Welcome to Julia

Scott Thomas, Institute of Astronomy

Welcome to Julia. This short presentation covers the following topics:

What is Julia?
How can you get started using Julia at the IoA?
What is Julia good at?
What is Julia not good at?

What is Julia?

Julia is a new scientific language designed for "greedy, unreasonable, demanding" programmers who want speed, flexibility, and usability.

It's a young language - in open development for about three years - but it shows a lot of promise. In particular, Julia promises to help break the "two-language problem". In science, one often wants to try out things on a small scale, develop code interactively, and tinker, before settling down to make it run fast on large amounts of data. Many scientists and programmers find that they need to move between two languages to do this: a dynamic language like Python that is easy to code in, and a fast language like C that gives numerical power. For many of us who aren't the best programmers in the world (myself definitely included), doing this incurs a significant overhead as we struggle with two different languages. Julia aims to remove the need for this division.

Speed with flexibility

Here are benchmark results from a number of algorithms implemented in various languages. It's important to note that aren't based on writing optimal code in every situation. Rather, they're intended to show what sort of raw speed you can get by writing the same algorithm (which may be relatively naïve) in different languages. In general, Julia can provide speeds to within a factor of 2 of C, and orders of magnitude faster than dynamic languages like Python or Matlab.

Familiarity

Users of Matlab, Python or IDL will be right at home.



In [1]:

    
# mathematical operations
[1,2,3] + [4,5,6]
# => [5, 7, 9]

# nice short functions
f(x) = 7x
f(3)
# => 21

# arrays
onetwothree = [1,2,3]
notseven = [1:6; 8:10]
square = [1 2 3;
          4 5 6;
          7 8 9]

# indexing
square[2,3]









    Out[1]:





6

Easily call Python...

Julia has a very good "foreign function interface" - it's easy to work with stuff written in other languages. This is important for a young language, as it makes it possible to draw on vast libraries of Python code which don't yet have equivalents in Julia.



In [2]:

    
using PyCall
@pyimport astropy.io.fits as fits
hdulist = fits.open("data/fits-spectrum.fits")
hdrdata = hdulist[2][:data]

hdrdata["DATAMAX"]









    Out[2]:





PyObject chararray(['  2.7387550E-15', '  1.9348280E-15'], 
      dtype='|S15')

... and use Matplotlib



In [3]:

    
using PyPlot
f(x, y) = (1 - x^2) + (y - x^2)^2
xs = linspace(-2, 2)
ys = linspace(-1, 3)
zs = [f(x,y) for x in xs, y in ys];

surf(xs, ys, zs, cmap="Spectral_r")









    



INFO: Loading help data...






    












    Out[3]:





PyObject <mpl_toolkits.mplot3d.art3d.Poly3DCollection object at 0x7f26e687f050>

Or use Julia's own (pretty) plotting libraries

Of course, Julia has its own plotting libraries like Winston and Gadfly (below).



In [4]:

    
import Gadfly

funcs = [sin, cos, besselj1]
Gadfly.plot(funcs, 0, 8)









    Out[4]:

How to get started

Three ways to run Julia

On your own computer

... from the Julia website

You can download Julia and install it on your own computer. As of the time of writing, version 0.3.6 is the stable version.

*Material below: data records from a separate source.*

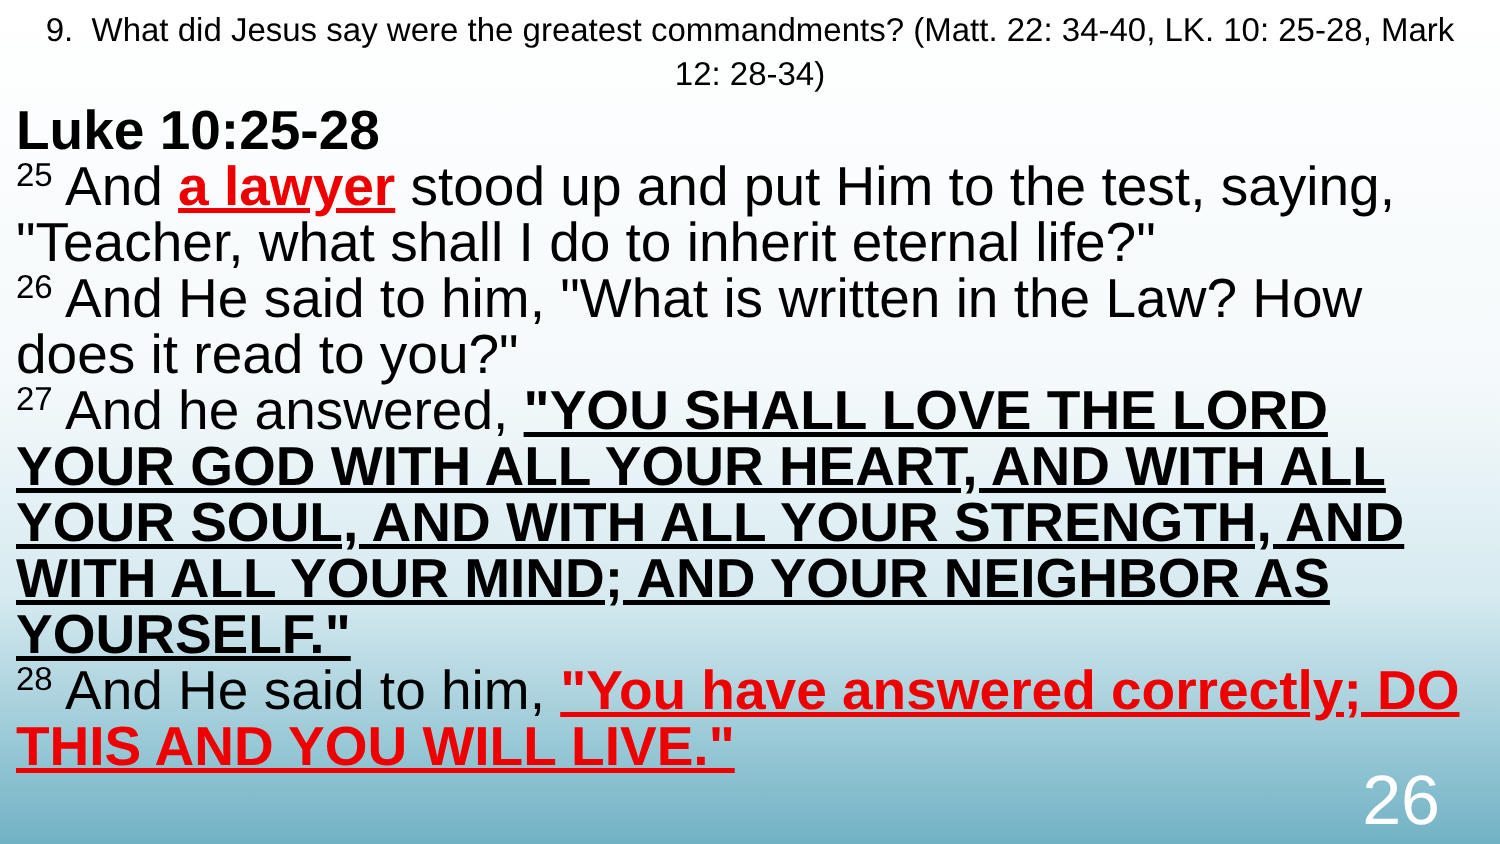9. What did Jesus say were the greatest commandments? (Matt. 22: 34-40, LK. 10: 25-28, Mark 12: 28-34)
Luke 10:25-28
<sup>25</sup> And a lawyer stood up and put Him to the test, saying, "Teacher, what shall I do to inherit eternal life?"
<sup>26</sup> And He said to him, "What is written in the Law? How does it read to you?"
<sup>27</sup> And he answered, "YOU SHALL LOVE THE LORD YOUR GOD WITH ALL YOUR HEART, AND WITH ALL YOUR SOUL, AND WITH ALL YOUR STRENGTH, AND WITH ALL YOUR MIND; AND YOUR NEIGHBOR AS YOURSELF."
<sup>28</sup> And He said to him, "You have answered correctly; DO THIS AND YOU WILL LIVE."
26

You can also try Juno which is a nice editor bundled with Julia.

Advantages:

roll your own installation for maximum customization
you can use the beta 0.4 version for more features at the risk of things breaking occasionally

Disadvantages:

have to install stuff
uses space (not too much)

On the IoA servers

Thanks to Roderick, we have our own installation of Julia on the IoA cluster. See the tutorial for a little more information on setting this up.

Activate it by doing

module load git python/2.7
module load julia

Following this, typing julia will start the julia command line. It looks like this:

Advantages:

no need to install anything
we have pre-built important packages for you
can still add your own packages to your home directory

Disadvantages:

system packages don't automatically show up at the moment
your own packages will use a bit of space in your home directory

JuliaBox online notebook

With a Google account (Gmail, Google+, Youtube, etc) you can use JuliaBox, sync your notebooks to Google Drive or connect a Github account. JuliaBox has a large number of common packages already installed.

Advantages:

use anywhere with a web browser
it's real pretty
packages are precompiled so they go fast

Disadvantages:

tied to Google account
6 hour time limit per session
might disappear
little control over host machine

What is Julia good at?

Fast numerical computing without the fuss

Julia is dynamically typed (Python, IDL) rather than statically typed (C, Fortran), but aims to take the best features from both.
Clever type inference and just-in-time compilation means that once you've used a function, a speedy version of it has been compiled and stored for later use.

Much of the secret to Julia's speed comes from its clever system of types. Many more restrictive languages feature strong type systems as well, but Julia is nice in that it doesn't make you think about them unless you want to. If you don't specify a type, Julia will try and work it out for you, and will do its best to make your code fast regardless.

Interfaces nicely with Python, C, Fortran

A really nice "foreign function interface" makes calling other code easy. Put in the library, the function, the return and argument types and you're done!



In [5]:

    
ccall((:clock, "libc"), Int32, ())









    Out[5]:





76500000

Even easier: use pre-made packages which wrap the GSL.
As we saw before, calling Python is easy with PyCall. You can use any Python library you have installed. Calling Fortran routines is also possible.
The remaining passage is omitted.